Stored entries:
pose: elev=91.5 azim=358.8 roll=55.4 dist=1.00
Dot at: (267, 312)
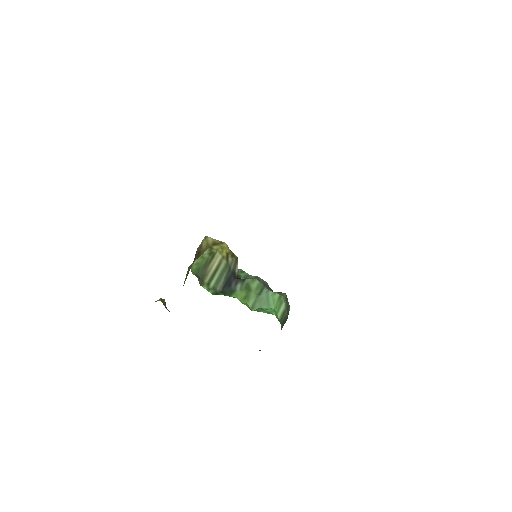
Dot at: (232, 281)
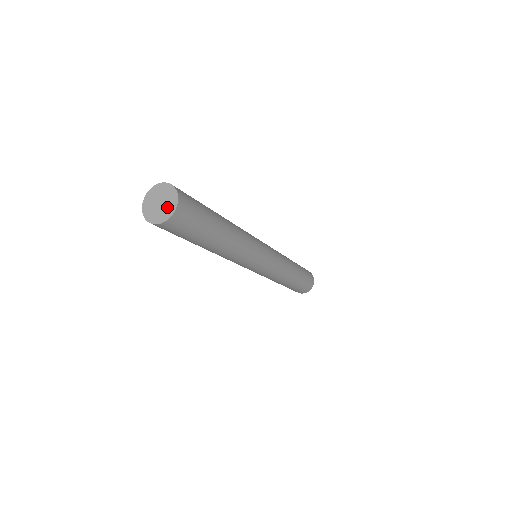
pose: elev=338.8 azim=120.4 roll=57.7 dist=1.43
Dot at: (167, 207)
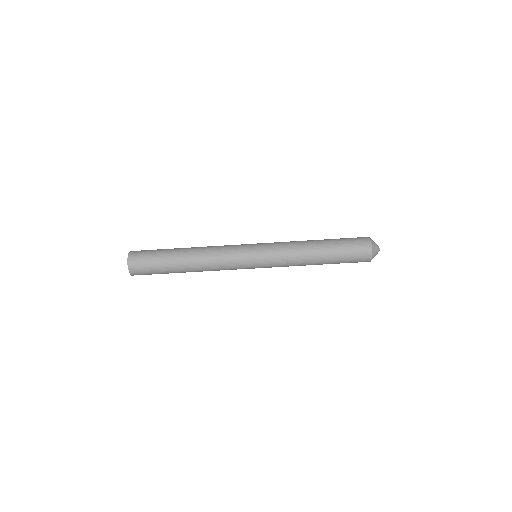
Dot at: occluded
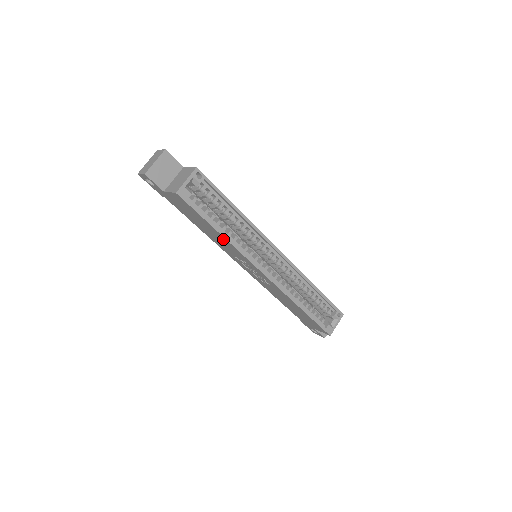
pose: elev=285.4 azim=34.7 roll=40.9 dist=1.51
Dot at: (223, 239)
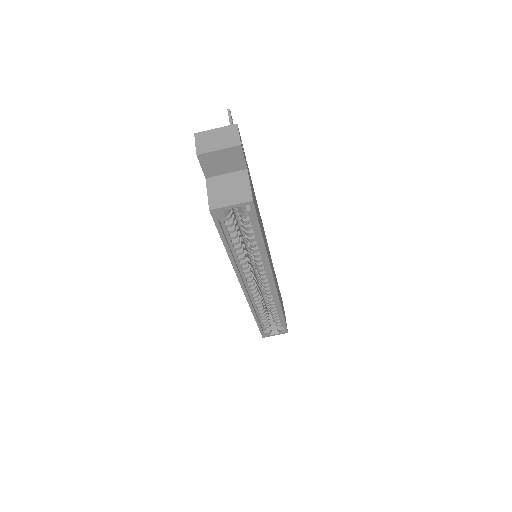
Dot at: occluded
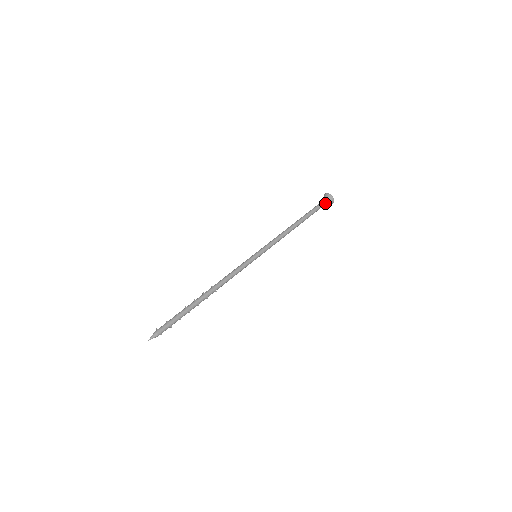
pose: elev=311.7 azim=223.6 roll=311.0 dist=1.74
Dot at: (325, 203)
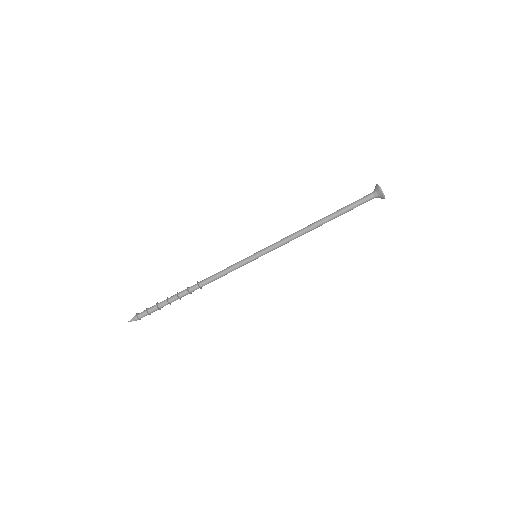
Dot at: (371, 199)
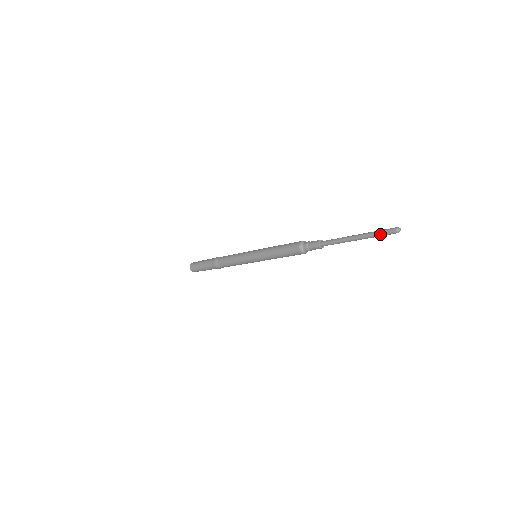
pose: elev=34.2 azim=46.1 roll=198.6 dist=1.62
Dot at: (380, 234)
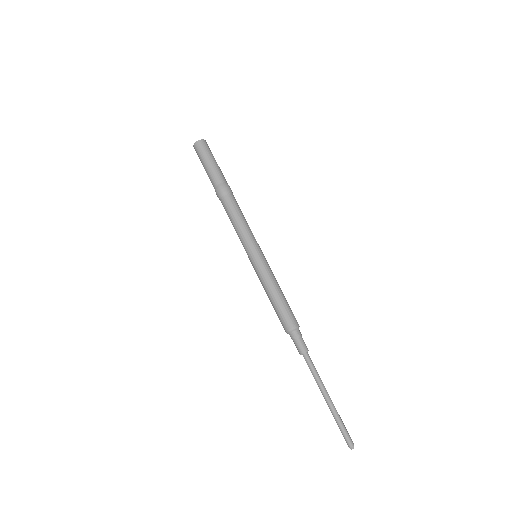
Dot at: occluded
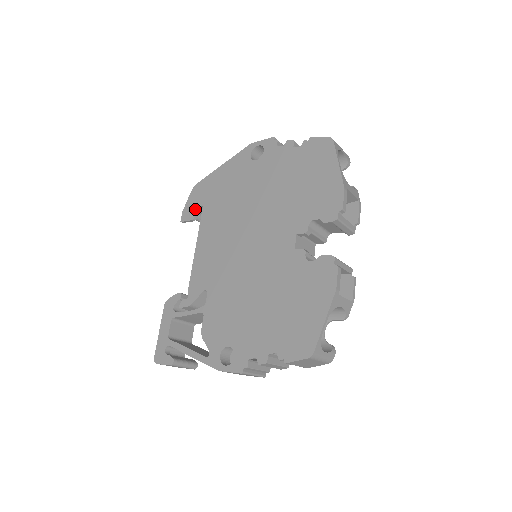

...

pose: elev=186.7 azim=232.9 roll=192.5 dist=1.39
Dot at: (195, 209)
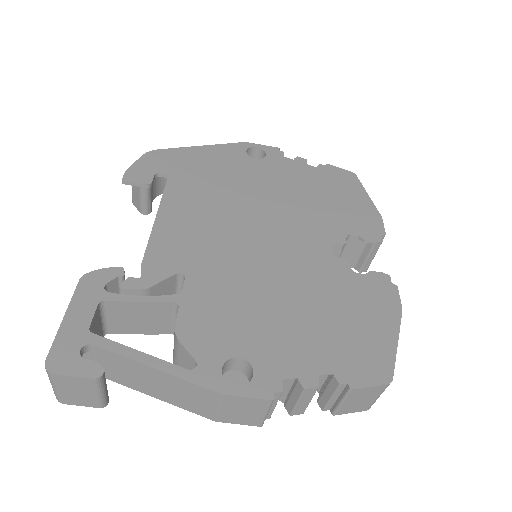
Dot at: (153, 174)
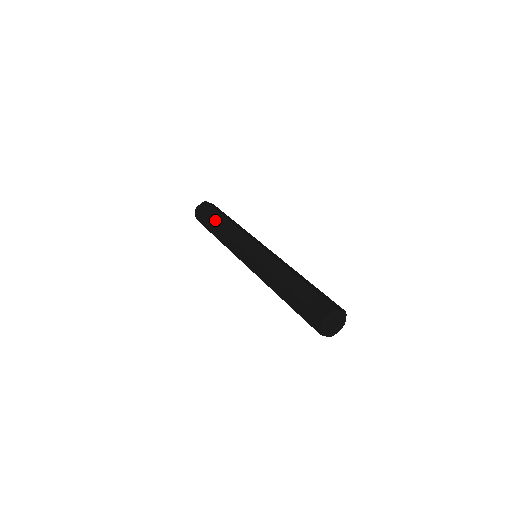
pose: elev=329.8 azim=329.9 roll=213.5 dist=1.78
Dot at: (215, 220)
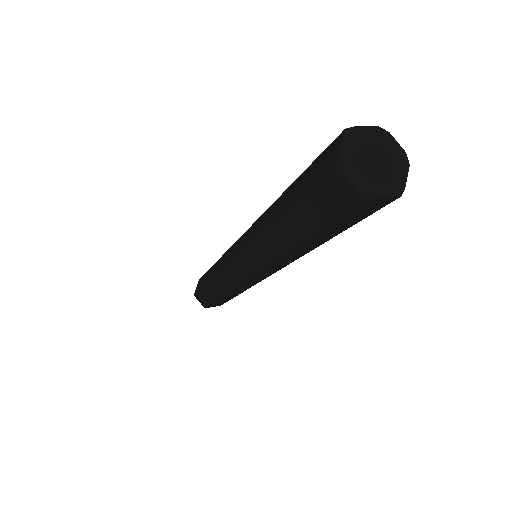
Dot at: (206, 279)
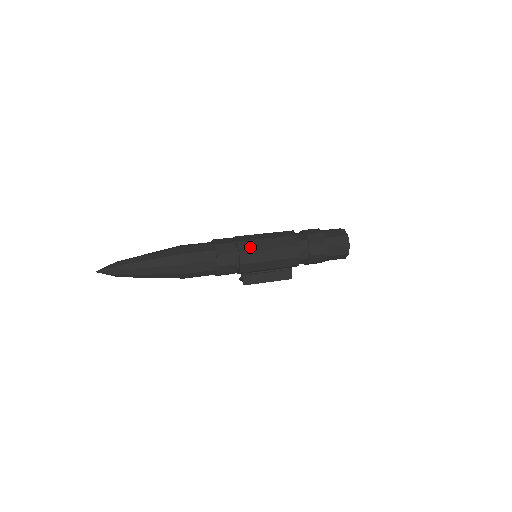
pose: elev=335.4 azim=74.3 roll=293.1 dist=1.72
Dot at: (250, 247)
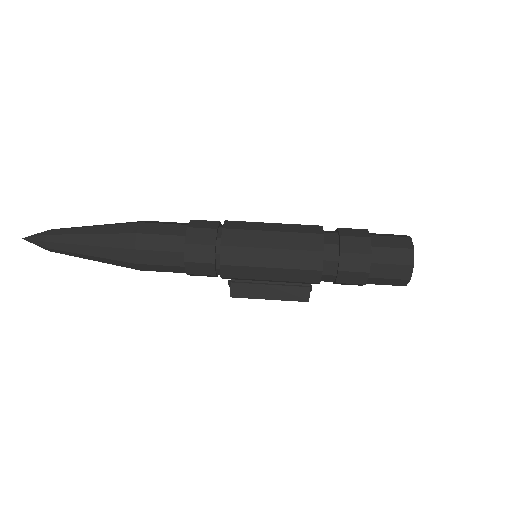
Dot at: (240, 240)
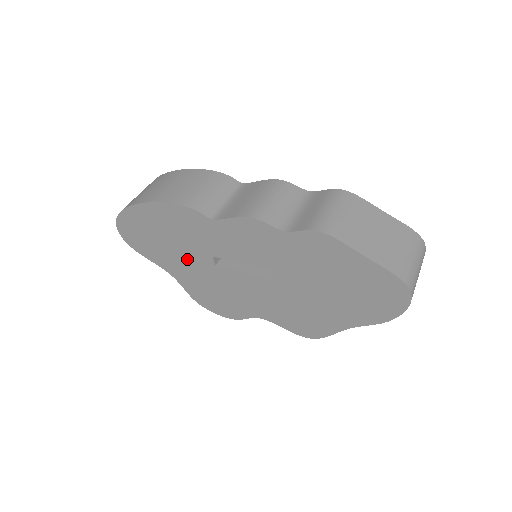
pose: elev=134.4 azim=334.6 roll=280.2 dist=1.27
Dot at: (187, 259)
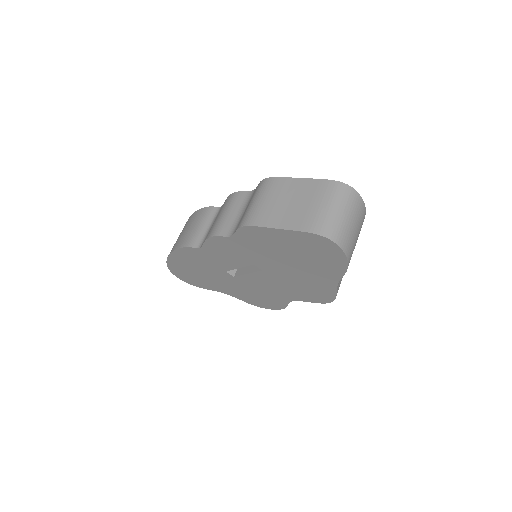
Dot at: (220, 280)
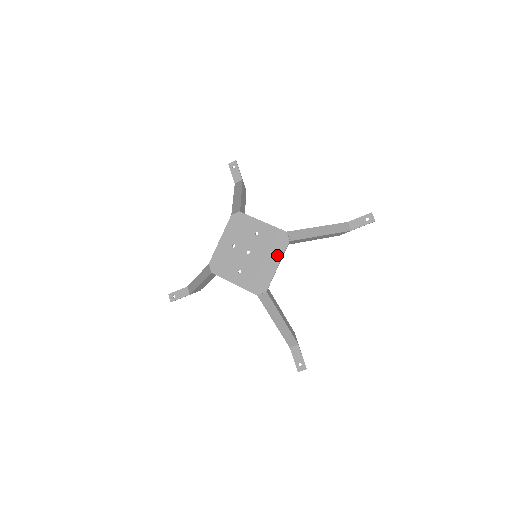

SET TASK: Reproduce the lines between the one holding "pose: elev=91.5 azim=358.8" and the one holding "Dot at: (371, 199)", inclusive. Leave the pictures out.

TASK ANSWER:
pose: elev=91.5 azim=358.8 roll=55.4 dist=1.00
Dot at: (267, 312)
Dot at: (232, 281)
pose: elev=338.8 azim=120.4 roll=57.7 dist=1.43
Dot at: (167, 207)
Dot at: occluded
pose: elev=285.4 azim=34.7 roll=40.9 dist=1.51
Dot at: (223, 239)
Dot at: occluded
pose: elev=311.7 azim=223.6 roll=311.0 dist=1.74
Dot at: (325, 203)
Dot at: (371, 199)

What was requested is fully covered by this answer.